Nichiren Daishonin e a ação política

ROTANEWS176 E POR JORNAL BRASIL SEIKYO 15/07/2023 14:15                                                                        REFLEXÕES SOBRE CIDADANIA

Reflexões sobre cidadania (parte 11)

 

COMISSÃO DE ESTUDOS SOBRE CONSCIÊNCIA POLÍTICA DA BSGI

Reprodução/Foto-RN176 Desenho de ilustração da matéria – Ilustração: GETTY IMAGEM

Uma pessoa com engajamento político é alguém que se preocupa com o bem-estar coletivo, com os rumos da sociedade e da localidade em que vive.

Nesse sentido, além da atuação nos campos religioso e doutrinário, tanto Nichiren Daishonin (1222–1282) quanto os três primeiros presidentes da Soka Gakkai — Tsunesaburo Makiguchi, Josei Toda e Daisaku Ikeda — tiveram, ao longo da vida, uma visão aguçada do contexto político-social em que viviam e promoveram ações concretas para a transformação da realidade.

Os temas sociais e políticos que chamaram a atenção de Daishonin refletem a conjuntura de sua época. Ele viveu no Japão medieval durante o chamado período Kamakura (1192-1333). A forma de governo era a diarquia, em que a chefia era compartilhada pelo imperador (que vivia em Quioto, junto com a aristocracia) e pela família ou clã que obtivesse a hegemonia militar.

Yoritomo Minamoto (1147–1199) estabeleceu sua base em Kamakura e foi o líder do clã que se sobressaiu à época. Ele recebeu, em 1192, o título de xógum, comandante supremo, maior honraria concedida a um guerreiro. Iniciou-se assim o período Kamakura e o sistema de xogunato (ou bakufu), que perdurou por quase setecentos anos.

Após a sua morte em 1199, o poder passou para a família de sua esposa, Masako, dando início ao período da regência Hojo. O pai de Masako, Tokimasa Hojo, foi o primeiro de um total de nove membros da família Hojo que se sucederam na função de regente até o fim do período Kamakura (1333).

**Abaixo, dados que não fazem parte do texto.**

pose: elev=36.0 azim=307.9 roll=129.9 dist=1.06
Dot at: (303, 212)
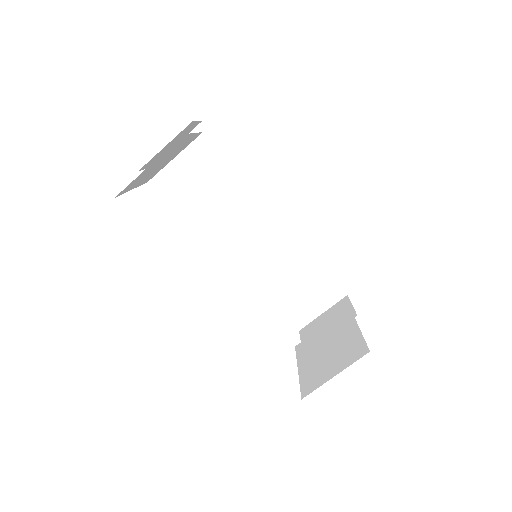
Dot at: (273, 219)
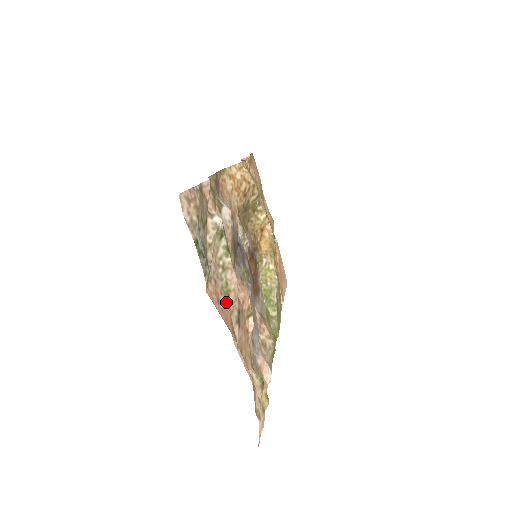
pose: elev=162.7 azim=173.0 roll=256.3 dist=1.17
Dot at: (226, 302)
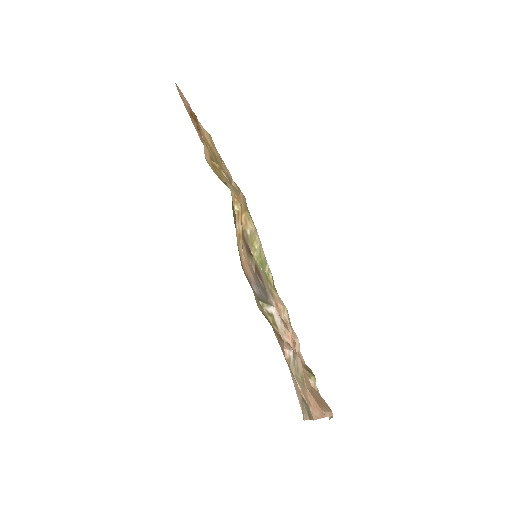
Dot at: (305, 388)
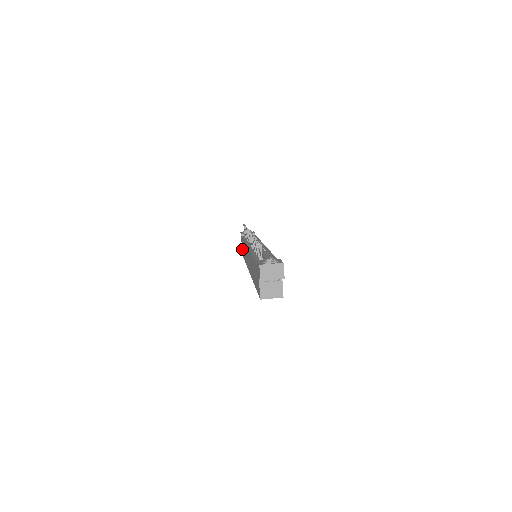
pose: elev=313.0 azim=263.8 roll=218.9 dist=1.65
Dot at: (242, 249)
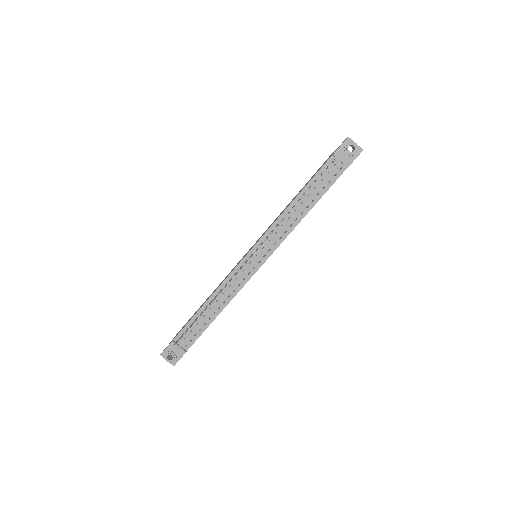
Dot at: occluded
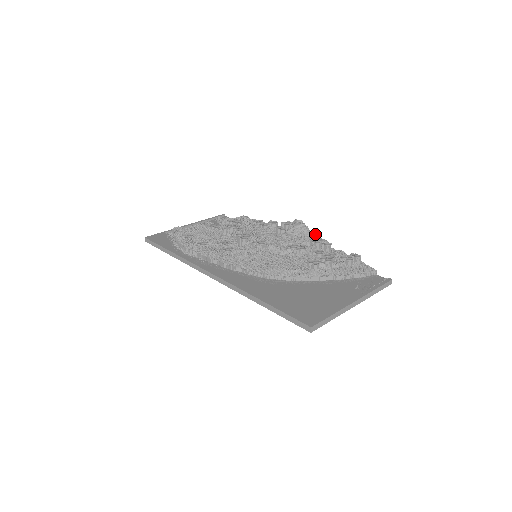
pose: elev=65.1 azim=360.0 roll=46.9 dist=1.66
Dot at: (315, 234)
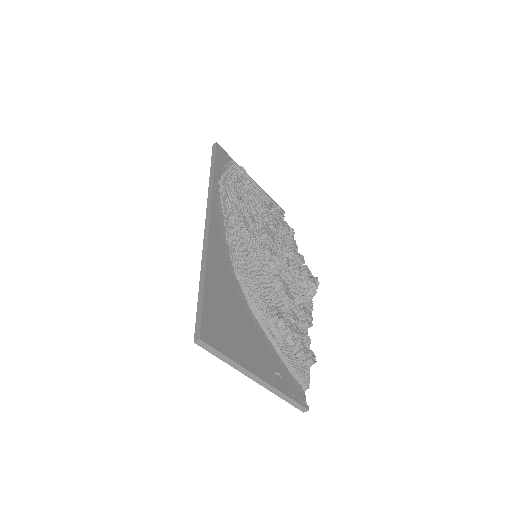
Dot at: occluded
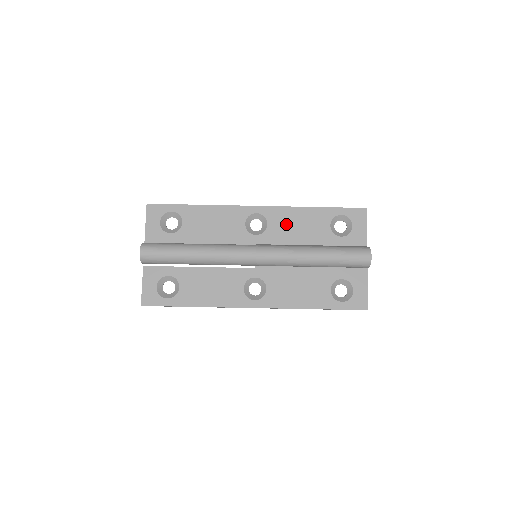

Durante a vida de Daishonin, seis regentes da família Hojo se sucederam.

A época de Daishonin foi também um período muito conturbado, com uma sequência de distúrbios de ordem natural e social, tais como terremotos, enchentes, ventanias, tempestades, epidemias, secas e escassez de alimentos.

As transformações sociais com o declínio da aristocracia e a ascensão dos grupos de guerreiros e militares estão ligadas ao interesse por religiões com ensinamentos e cultos mais simplificados, quando comparados com as formas antigas de budismo. Daí a popularidade e o prestígio alcançados pelas escolas budistas associadas à Terra Pura (Nembutsu), Zen, Palavra Verdadeira (Shingon) e Preceitos (Ritsu).

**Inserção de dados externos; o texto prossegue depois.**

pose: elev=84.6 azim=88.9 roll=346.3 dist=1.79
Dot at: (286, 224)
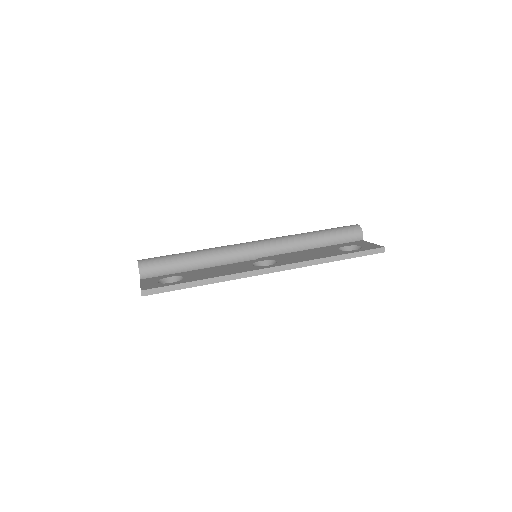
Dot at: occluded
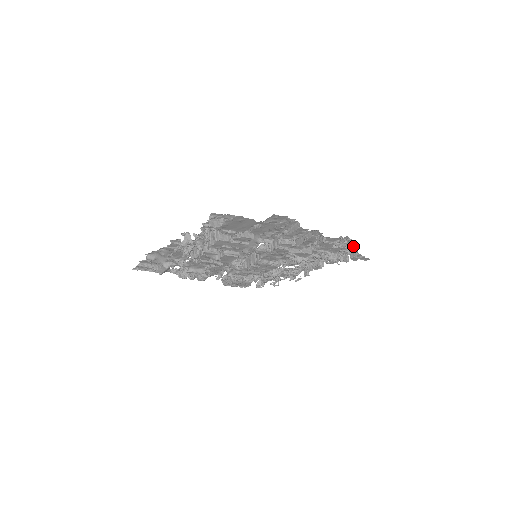
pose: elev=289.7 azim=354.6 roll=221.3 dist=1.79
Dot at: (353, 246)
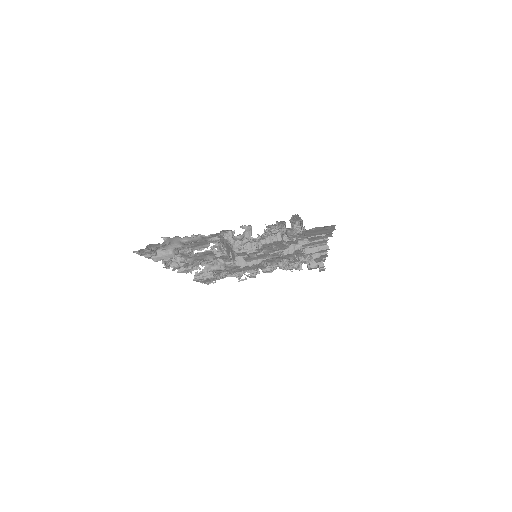
Dot at: occluded
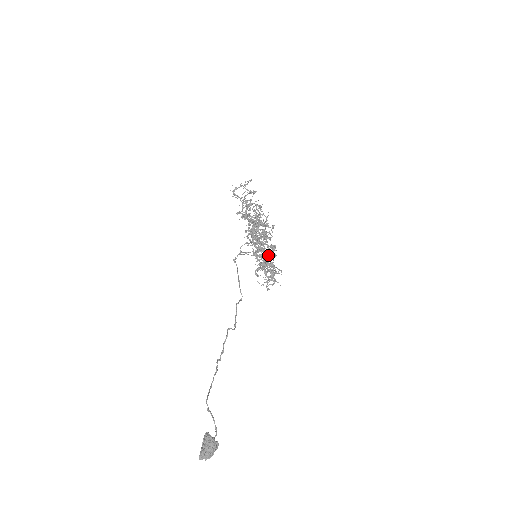
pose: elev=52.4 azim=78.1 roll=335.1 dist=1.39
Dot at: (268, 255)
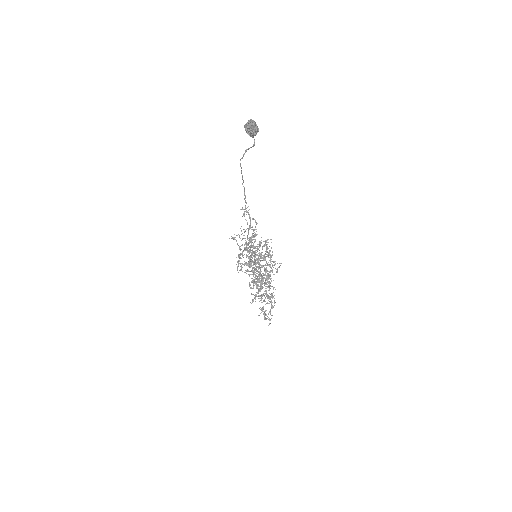
Dot at: (264, 291)
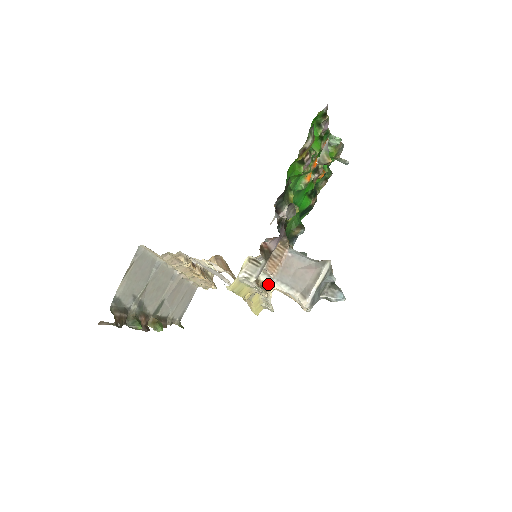
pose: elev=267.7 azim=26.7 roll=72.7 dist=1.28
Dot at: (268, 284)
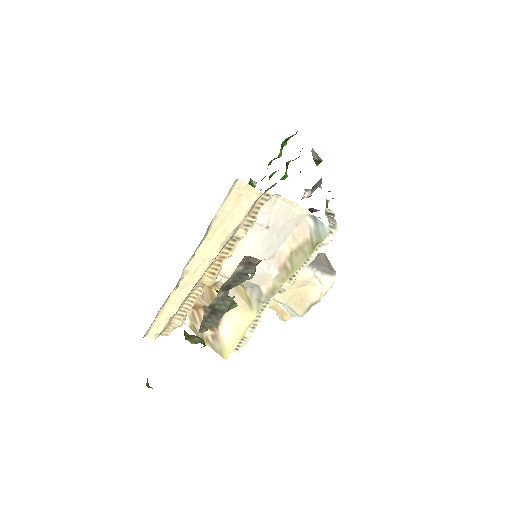
Dot at: occluded
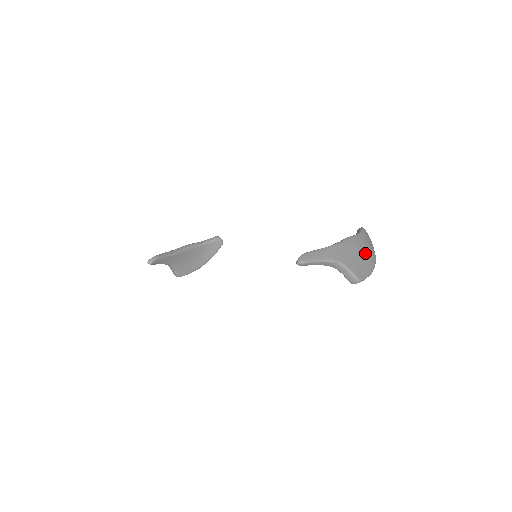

Sensibilizado por esse ambiente, Daishonin mergulhou nos estudos dos escritos budistas e dos antigos sutras até compreender que os distúrbios e os problemas diversos pelos quais o país passava estavam precisamente relacionados com a difusão dos ensinamentos associados às escolas budistas mais populares e, por contraste, à pouca importância dada aos ensinamentos contidos no Sutra do Lótus.

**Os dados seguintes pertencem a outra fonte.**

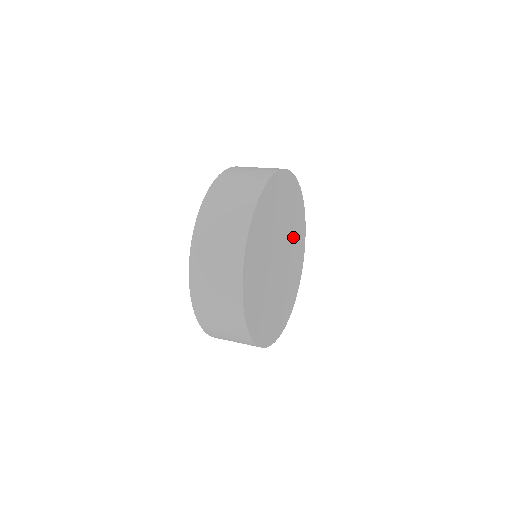
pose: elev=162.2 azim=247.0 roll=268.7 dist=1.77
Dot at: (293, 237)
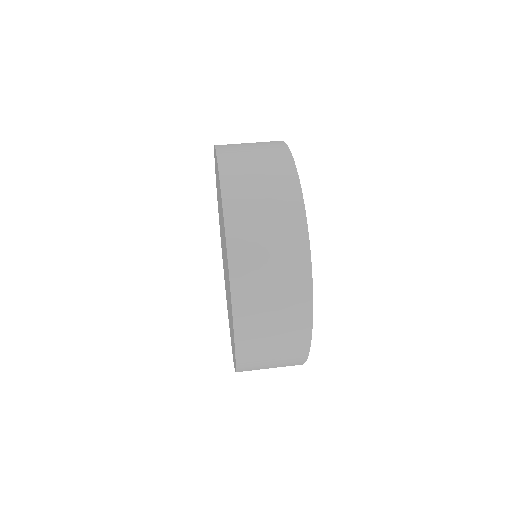
Dot at: occluded
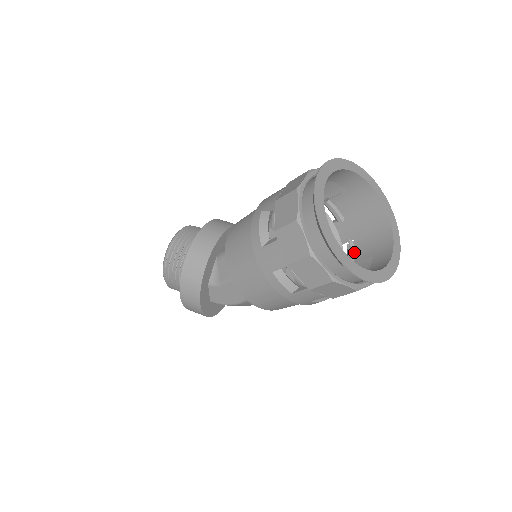
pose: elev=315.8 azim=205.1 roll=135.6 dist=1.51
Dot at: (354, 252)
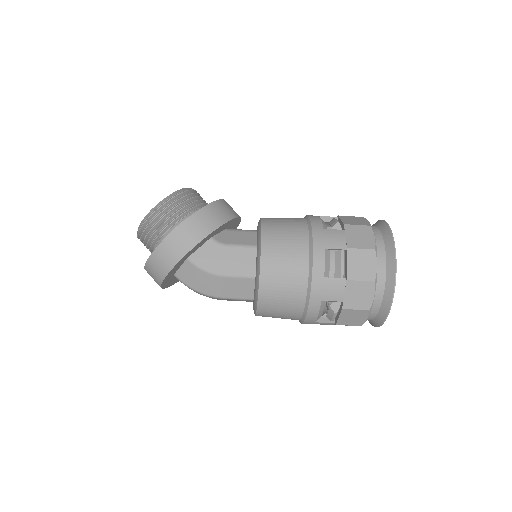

Essa compreensão norteou as ações de Daishonin pelo restante de sua vida, ações essas concentradas na produção de textos e documentos de admoestação envia-dos às autoridades, de um lado, e o combate às crenças das várias escolas budistas, do outro, tanto por meio de seus escritos como de desafios e debates públicos com os líderes de tais seitas.

Como resultado de sua atuação, Daishonin atraiu a ira das autoridades militares e religiosas sofrendo inúmeras perseguições e exílios, que tampouco pouparam seus discípulos.

O texto de admoestação mais conhecido de Nichiren Daishonin é Estabelecer o Ensinamento para a Pacificação da Terra, mas não é o único. Também merecem destaque as “onze cartas de advertência”,2 enviadas a líderes políticos e religiosos em 1268 ante a iminente ameaça de invasão mongol.

Em Estabelecer o Ensinamento para a Pacificação da Terra, escrito em 1260 e enviado a Tokiyori Hojo, que já não era mais o regente, mas ainda exercia forte influência, Daishonin atribui o período de instabilidade vivido pelo país em função dos desastres naturais à crença nos ensinamentos da escola Terra Pura.

Adverte que se as pessoas continuarem a ignorar os ensinamentos do Sutra do Lótus, o país sofreria duas outras calamidades que ainda não haviam sido verificadas: as “revoltas dentro do próprio reino” e a “invasão estrangeira”. E, de fato, em 1272, houve a tentativa frustrada de tomada do poder dentro do clã Hojo e as tentativas de invasão do país pelos mongóis em 1274 e em 1281.

A importância e atualidade do referido escrito reside no fato de que ele norteia nossa ação como budistas na sociedade, fazendo a conexão entre nossa transformação individual (revolução humana) e a transformação social (kosen-rufu).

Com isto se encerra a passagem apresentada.